Daijiworld Media Network - New Delhi
New Delhi, Apr 12: In a major development intensifying the legal troubles for the Congress-linked Associated Journals Limited (AJL), the Enforcement Directorate (ED) has initiated formal steps to take possession of properties worth Rs 661 crore. These properties, spread across Delhi, Mumbai, and Lucknow, had earlier been provisionally attached as part of an ongoing money laundering investigation.
An ED official confirmed on Saturday that notices were sent to property registrars in all three cities. In the national capital, possession notices were visibly pasted on the walls of AJL's iconic premises at 5A, Bahadur Shah Zafar Marg—a central hub for several media organizations.

The notices were issued under Section 8 of the Prevention of Money Laundering Act (PMLA), 2002, and as per Rule 5(1) of the 2013 rules governing the seizure of confirmed attached properties. The ED action comes in the wake of evidence pointing to the possession and utilization of proceeds of crime amounting to ?988 crore.

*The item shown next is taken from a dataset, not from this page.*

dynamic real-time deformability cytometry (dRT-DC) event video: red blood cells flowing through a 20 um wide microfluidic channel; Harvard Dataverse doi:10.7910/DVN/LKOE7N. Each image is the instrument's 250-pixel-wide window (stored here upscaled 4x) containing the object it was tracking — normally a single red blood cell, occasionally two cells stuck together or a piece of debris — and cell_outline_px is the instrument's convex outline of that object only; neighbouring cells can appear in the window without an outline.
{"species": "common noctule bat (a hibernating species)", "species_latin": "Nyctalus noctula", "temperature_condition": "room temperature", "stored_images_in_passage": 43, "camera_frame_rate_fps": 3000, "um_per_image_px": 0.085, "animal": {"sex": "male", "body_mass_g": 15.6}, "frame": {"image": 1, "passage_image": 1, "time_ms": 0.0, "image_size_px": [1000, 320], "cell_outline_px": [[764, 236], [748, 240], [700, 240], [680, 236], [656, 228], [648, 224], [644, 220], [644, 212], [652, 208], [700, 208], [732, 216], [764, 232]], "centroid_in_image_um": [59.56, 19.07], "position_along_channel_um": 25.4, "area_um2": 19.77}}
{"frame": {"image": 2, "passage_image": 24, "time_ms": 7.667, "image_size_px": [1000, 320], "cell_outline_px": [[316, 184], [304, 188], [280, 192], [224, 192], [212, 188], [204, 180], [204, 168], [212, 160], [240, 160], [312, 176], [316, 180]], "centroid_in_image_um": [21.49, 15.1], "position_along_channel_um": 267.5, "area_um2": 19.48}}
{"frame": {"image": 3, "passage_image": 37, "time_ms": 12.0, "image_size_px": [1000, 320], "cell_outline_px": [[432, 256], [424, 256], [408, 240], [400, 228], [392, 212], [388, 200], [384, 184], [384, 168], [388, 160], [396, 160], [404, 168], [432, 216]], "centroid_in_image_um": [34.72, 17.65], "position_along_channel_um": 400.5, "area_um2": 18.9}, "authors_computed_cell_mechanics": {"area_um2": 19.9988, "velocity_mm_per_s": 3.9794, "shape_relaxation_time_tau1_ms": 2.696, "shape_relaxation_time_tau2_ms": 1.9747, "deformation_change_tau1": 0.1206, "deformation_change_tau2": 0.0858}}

In Mumbai, the crackdown extended to Herald House in Bandra (East), where Jindal South West Projects Limited currently occupies the 7th, 8th, and 9th floors. The company has now been instructed to direct all monthly rent or lease payments to the ED.

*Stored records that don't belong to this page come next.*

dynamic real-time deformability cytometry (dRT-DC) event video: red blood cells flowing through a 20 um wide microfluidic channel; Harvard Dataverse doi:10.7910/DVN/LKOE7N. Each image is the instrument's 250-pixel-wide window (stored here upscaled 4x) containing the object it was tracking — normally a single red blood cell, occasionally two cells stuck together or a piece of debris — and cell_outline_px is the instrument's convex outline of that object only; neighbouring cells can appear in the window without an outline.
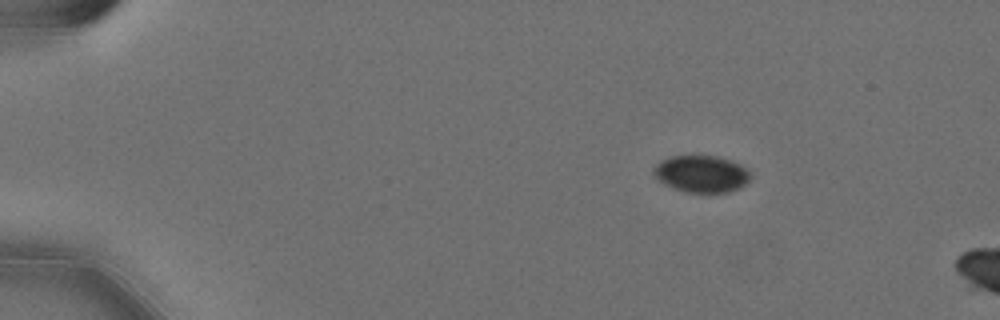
{"species": "Egyptian fruit bat (a non-hibernating species)", "species_latin": "Rousettus aegyptiacus", "temperature_condition": "cold", "stored_images_in_passage": 12, "camera_frame_rate_fps": 3000, "um_per_image_px": 0.085, "animal": {"sex": "female"}, "frame": {"image": 1, "passage_image": 9, "time_ms": 2.667, "image_size_px": [1000, 320], "cell_outline_px": [[752, 176], [740, 188], [728, 192], [684, 192], [672, 188], [664, 184], [652, 172], [656, 164], [660, 160], [672, 156], [716, 156], [740, 164], [752, 172]], "centroid_in_image_um": [59.63, 14.78], "position_along_channel_um": 25.4, "area_um2": 20.81}}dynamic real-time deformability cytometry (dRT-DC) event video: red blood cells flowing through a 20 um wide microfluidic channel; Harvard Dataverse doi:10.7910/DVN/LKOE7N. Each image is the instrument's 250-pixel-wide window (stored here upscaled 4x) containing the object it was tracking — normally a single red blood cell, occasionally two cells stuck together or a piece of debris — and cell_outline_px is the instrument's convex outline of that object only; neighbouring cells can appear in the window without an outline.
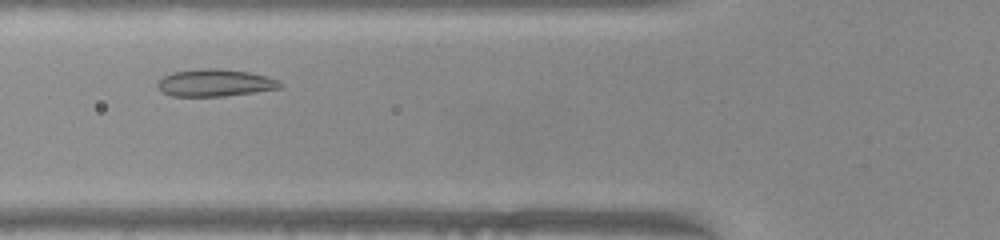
{"species": "common noctule bat (a hibernating species)", "species_latin": "Nyctalus noctula", "temperature_condition": "warm", "stored_images_in_passage": 32, "camera_frame_rate_fps": 3000, "um_per_image_px": 0.085, "animal": {"sex": "female", "body_mass_g": 22.0, "forearm_length_mm": 56.7}, "frame": {"image": 1, "passage_image": 8, "time_ms": 2.333, "image_size_px": [1000, 240], "cell_outline_px": [[280, 88], [256, 92], [224, 96], [172, 96], [160, 92], [156, 84], [164, 76], [172, 72], [204, 68], [216, 68], [248, 72], [268, 76], [280, 80]], "centroid_in_image_um": [18.26, 7.04], "position_along_channel_um": 107.5, "area_um2": 19.48}}
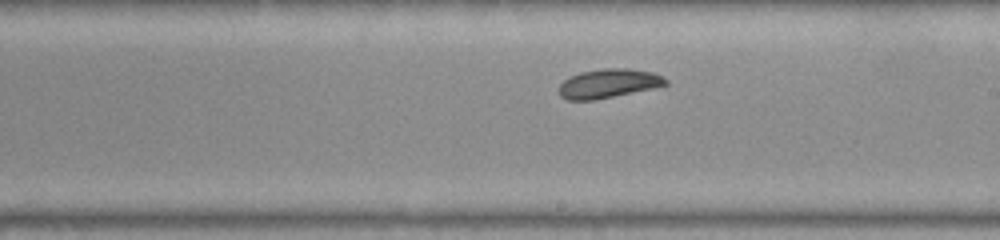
{"frame": {"image": 2, "passage_image": 18, "time_ms": 5.667, "image_size_px": [1000, 240], "cell_outline_px": [[668, 84], [652, 88], [592, 100], [568, 100], [560, 96], [560, 84], [568, 76], [580, 72], [604, 68], [628, 68], [652, 72], [668, 80]], "centroid_in_image_um": [51.69, 7.08], "position_along_channel_um": 237.3, "area_um2": 17.8}}
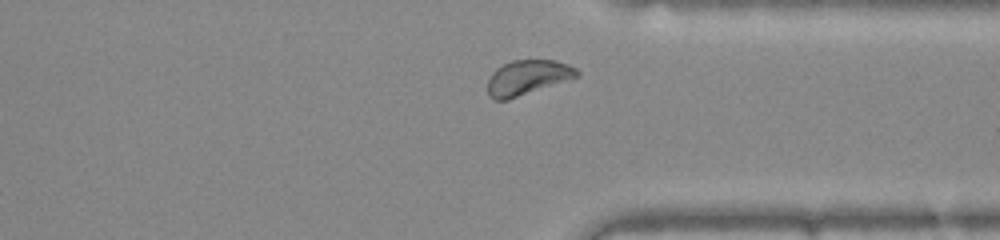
{"frame": {"image": 3, "passage_image": 28, "time_ms": 9.0, "image_size_px": [1000, 240], "cell_outline_px": [[580, 76], [508, 100], [492, 100], [488, 96], [488, 80], [492, 72], [496, 68], [512, 60], [552, 60], [568, 64], [576, 68], [580, 72]], "centroid_in_image_um": [44.83, 6.6], "position_along_channel_um": 366.6, "area_um2": 18.21}, "authors_computed_cell_mechanics": {"area_um2": 18.6405, "velocity_mm_per_s": 3.9011, "shape_relaxation_time_tau1_ms": 3.474, "shape_relaxation_time_tau2_ms": 4.2052, "deformation_change_tau1": 0.0685, "deformation_change_tau2": 0.0369}}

Meanwhile in Lucknow, similar notices were posted at a property located on 1, Bisheshwar Nath Road, further marking the agency’s aggressive move to take control of assets tied to the case.
The roots of this high-profile probe trace back to 2021, stemming from a 2014 private complaint by BJP leader Subramanian Swamy. That complaint accused top Congress leaders—including Sonia Gandhi, Rahul Gandhi, the late Motilal Vohra, the late Oscar Fernandes, Suman Dubey, and Sam Pitroda—of orchestrating a criminal conspiracy to illegally acquire valuable AJL assets through Young Indian, a company they reportedly control.

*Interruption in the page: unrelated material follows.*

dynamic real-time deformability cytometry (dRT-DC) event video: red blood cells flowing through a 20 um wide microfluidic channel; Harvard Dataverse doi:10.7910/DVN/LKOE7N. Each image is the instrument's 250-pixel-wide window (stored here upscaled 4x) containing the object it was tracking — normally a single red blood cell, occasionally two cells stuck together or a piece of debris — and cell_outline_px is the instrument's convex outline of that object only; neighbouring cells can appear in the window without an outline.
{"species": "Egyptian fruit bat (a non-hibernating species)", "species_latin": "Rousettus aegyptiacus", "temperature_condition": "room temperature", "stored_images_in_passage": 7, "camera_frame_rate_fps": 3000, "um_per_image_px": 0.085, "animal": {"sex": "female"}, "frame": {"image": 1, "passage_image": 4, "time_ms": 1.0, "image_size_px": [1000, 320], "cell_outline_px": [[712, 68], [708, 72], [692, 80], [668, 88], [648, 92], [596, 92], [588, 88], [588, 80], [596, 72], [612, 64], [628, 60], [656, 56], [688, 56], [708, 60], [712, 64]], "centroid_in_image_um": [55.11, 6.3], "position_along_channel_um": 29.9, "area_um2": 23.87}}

According to the ED, Young Indian acquired AJL’s assets, allegedly valued at over Rs 2,000 crore, for just Rs 50 lakh—triggering suspicions of deliberate undervaluation. Investigators further claimed that the properties were used to generate illicit income, citing bogus donations (Rs 18 crore), advance rents (Rs 38 crore), and fake advertisement revenues (Rs 29 crore).
The case has endured numerous legal challenges but has been allowed to proceed by both the Delhi High Court and the Supreme Court. The ED maintains that it has gathered substantial evidence, including incriminating documents obtained through raids, that support the allegations of large-scale financial misconduct.
The latest possession move marks a significant escalation in what has become one of the most closely watched political investigations in recent memory.